**Work task**
Please say whether each statement agrees with the forum discussion about posh students at university, answering yes or no and quoting the deciding words. 1. One poster describes Exeter as a posh university. 2. One poster's daughter had to work throughout her time at a London university. 3. One poster sat the Oxbridge entrance exam in the 80s.

**Document text**
——
The two at Durham say the large number of southern posh kids can be an issue - mocking Northern WC kids’ accents, mocking lack of money or travel - but that “you get wankers everywhere so I’m not letting them put me off.”

To those decrying people being wary of “posh” - there’s definitely a confidence (and in many cases arrogance?), entitlement and obliviousness to many social hardships from young people from privileged backgrounds. They have life experiences a mile away from those who have never been able to travel, go to the theatre, see gigs, own much, or have free time because of working 4 shifts around school.

That can cause a lot of obstacles for lower WC kids.

This is not my daughter’s experience at all. Groups were mixed. Sure there is arseholes where ever we go. Some hating the posh kids some hating the working class but it is not the norm any more.

MaryFuckingFerguson · 15/05/2024 13:31

I went to Exeter. It was not remotely ‘posh’.

TimeFlysWhenYoureHavingRum · 15/05/2024 13:33

This is exactly how social mobility has been crushed in this country for 100s of years. It needs to stop.

TheaBrandt · 15/05/2024 13:33

My teen Dd is state educated but socialises
in the private school set the only awful comments have come from boys at a top name public school 🙄. The public school girls and kids from normal private schools are not like that. So it’s naive to say this never happens now.

JJathome · 15/05/2024 13:35

TheaBrandt · 15/05/2024 13:33

My teen Dd is state educated but socialises
in the private school set the only awful comments have come from boys at a top name public school 🙄. The public school girls and kids from normal private schools are not like that. So it’s naive to say this never happens now.

Who said it never happens? It happens, and it happens in reverse. Just not the norm.

Jaq27 · 15/05/2024 13:37

I would say don’t worry.
Our daughter went to a prestigious London uni and met some fab people. There were a LOT of very well-off international students e.g. mummy and daddy paid their rents on flats in Covent Garden when they were at university, they got allowances etc. My daughter had to work throughout uni, while many others didn’t have to.
So there was financial disparity but she made some great, probably lifelong, friends and graduated last year.
the uppity kids were the ones from academic families where mum and dad were professors at top unis. She still made friends with them though :)
btw neither of us went to uni so i can totally understand. I turned down the oxbridge entrance exam myself in the 80s because we weren’t well off enough and I didn’t think I’d fit in.

anonhop · 15/05/2024 13:39

IME lots of students (even from "posh" backgrounds) won't have lots of money, holidays etc. Generally (and very sadly) what stands out more is a thick regional accent, certain fashion styles, attitudes etc rather than money. There might be a bit of "which school did you attend" in freshers, but most "posh kids" won't be trying to make anyone feel less than (always some horrible, as there will be from all echelons).
——
[Records taken from a dataset]
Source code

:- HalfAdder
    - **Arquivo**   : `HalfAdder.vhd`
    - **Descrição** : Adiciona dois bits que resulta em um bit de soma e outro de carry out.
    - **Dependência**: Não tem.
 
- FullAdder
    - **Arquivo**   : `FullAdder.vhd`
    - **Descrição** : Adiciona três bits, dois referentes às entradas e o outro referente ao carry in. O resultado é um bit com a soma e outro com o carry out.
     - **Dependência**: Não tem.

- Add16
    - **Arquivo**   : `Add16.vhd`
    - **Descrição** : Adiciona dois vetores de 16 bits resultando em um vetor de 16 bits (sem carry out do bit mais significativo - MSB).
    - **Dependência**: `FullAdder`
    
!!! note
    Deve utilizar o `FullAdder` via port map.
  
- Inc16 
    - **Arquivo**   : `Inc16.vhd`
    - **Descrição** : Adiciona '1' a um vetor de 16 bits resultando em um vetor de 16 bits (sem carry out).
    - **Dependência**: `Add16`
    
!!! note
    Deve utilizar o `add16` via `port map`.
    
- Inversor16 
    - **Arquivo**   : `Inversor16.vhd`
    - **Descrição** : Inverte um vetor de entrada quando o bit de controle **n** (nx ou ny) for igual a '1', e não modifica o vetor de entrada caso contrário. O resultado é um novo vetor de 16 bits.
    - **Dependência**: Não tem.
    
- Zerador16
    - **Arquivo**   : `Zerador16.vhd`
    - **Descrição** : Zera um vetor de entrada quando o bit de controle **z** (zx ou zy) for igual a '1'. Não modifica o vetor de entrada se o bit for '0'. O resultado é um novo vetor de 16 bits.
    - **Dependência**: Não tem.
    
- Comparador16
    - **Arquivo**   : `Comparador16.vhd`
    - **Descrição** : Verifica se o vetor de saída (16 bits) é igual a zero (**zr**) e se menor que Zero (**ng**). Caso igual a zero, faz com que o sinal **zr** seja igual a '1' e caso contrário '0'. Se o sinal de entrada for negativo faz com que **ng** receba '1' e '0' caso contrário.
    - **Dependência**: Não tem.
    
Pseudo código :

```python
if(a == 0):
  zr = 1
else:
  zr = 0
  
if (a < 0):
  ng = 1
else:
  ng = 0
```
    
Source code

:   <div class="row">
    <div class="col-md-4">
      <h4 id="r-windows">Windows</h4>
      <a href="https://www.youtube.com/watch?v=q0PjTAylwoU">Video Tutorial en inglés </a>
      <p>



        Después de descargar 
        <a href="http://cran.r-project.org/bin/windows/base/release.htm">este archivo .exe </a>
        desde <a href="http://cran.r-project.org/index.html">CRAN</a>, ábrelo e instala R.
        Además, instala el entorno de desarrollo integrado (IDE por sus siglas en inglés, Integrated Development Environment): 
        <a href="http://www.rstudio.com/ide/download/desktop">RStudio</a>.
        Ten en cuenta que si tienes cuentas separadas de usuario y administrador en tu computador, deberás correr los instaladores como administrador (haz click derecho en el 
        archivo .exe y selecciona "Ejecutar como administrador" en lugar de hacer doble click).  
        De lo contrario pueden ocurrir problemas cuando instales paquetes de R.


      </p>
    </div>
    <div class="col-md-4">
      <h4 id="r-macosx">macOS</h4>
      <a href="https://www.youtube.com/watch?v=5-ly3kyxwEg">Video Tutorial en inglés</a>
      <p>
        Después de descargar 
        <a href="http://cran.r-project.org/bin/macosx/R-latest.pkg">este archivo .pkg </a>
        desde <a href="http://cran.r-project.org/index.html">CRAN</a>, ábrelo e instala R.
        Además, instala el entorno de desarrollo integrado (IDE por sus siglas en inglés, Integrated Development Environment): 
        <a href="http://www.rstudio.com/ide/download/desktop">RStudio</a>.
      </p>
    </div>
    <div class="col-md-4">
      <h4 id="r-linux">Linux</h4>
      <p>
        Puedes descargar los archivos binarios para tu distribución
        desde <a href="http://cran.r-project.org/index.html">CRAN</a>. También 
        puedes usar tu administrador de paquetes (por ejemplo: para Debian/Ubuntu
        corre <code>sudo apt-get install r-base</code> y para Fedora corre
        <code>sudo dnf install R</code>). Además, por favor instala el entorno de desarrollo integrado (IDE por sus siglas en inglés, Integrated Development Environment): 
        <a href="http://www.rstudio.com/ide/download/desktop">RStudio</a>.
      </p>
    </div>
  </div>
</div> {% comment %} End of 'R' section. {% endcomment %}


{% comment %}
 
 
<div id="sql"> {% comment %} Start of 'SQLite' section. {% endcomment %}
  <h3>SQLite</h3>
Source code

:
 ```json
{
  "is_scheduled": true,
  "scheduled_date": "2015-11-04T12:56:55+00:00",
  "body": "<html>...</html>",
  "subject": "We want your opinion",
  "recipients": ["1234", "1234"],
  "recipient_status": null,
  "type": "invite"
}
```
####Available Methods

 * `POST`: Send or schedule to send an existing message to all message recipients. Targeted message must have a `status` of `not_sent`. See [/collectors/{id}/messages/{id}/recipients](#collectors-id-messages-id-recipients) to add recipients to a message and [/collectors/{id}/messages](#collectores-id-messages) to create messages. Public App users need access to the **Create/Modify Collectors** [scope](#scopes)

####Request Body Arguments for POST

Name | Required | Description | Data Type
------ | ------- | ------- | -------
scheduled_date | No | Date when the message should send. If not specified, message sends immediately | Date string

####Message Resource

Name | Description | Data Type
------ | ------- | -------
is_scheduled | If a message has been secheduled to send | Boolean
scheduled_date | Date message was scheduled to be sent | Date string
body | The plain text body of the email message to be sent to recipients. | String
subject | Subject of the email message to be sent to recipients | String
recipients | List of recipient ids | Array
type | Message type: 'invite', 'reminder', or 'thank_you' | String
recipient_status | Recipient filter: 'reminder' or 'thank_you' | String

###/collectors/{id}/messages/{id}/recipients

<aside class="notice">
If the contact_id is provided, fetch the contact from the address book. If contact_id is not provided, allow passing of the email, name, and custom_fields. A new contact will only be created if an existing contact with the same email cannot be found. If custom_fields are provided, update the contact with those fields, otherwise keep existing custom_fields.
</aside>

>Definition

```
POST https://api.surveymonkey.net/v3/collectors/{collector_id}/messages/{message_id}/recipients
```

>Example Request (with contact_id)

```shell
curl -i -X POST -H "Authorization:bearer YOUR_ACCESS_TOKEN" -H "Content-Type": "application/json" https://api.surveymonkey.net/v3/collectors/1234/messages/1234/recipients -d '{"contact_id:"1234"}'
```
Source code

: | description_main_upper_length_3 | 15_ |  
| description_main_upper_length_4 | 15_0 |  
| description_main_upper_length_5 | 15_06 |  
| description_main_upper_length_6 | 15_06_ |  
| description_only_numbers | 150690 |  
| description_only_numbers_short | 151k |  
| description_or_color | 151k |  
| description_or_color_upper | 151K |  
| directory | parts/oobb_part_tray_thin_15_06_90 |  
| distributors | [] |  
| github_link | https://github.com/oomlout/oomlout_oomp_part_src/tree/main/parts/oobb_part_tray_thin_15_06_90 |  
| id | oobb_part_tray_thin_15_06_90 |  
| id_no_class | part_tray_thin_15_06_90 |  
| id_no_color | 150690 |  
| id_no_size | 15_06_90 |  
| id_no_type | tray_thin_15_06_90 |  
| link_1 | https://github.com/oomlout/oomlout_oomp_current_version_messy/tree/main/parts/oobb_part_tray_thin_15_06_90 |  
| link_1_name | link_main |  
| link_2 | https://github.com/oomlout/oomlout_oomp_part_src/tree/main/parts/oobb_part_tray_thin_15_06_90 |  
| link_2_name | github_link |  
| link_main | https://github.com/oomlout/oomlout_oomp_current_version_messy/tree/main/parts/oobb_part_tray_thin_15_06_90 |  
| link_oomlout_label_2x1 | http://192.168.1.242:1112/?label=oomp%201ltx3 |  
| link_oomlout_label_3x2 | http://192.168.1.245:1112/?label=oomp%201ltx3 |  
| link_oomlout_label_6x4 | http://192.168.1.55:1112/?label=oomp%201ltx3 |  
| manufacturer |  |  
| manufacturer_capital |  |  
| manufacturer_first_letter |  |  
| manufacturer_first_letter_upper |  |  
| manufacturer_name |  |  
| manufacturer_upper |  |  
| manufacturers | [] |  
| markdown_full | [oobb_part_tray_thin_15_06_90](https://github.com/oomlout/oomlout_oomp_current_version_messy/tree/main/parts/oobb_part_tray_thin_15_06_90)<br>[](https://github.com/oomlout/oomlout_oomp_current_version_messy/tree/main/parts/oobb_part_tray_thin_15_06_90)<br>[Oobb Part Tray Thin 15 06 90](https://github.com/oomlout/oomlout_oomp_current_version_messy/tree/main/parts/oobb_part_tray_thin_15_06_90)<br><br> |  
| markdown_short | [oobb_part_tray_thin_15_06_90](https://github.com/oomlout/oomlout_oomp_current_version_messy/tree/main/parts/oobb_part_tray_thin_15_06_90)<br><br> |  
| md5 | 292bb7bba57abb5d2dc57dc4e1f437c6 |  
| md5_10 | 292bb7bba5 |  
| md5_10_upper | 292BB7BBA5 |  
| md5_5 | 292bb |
——
**Response to the exercise**
1. No: "I went to Exeter. It was not remotely ‘posh’."
2. Yes: "My daughter had to work throughout uni, while many others didn’t have to."
3. No: "I turned down the oxbridge entrance exam myself in the 80s"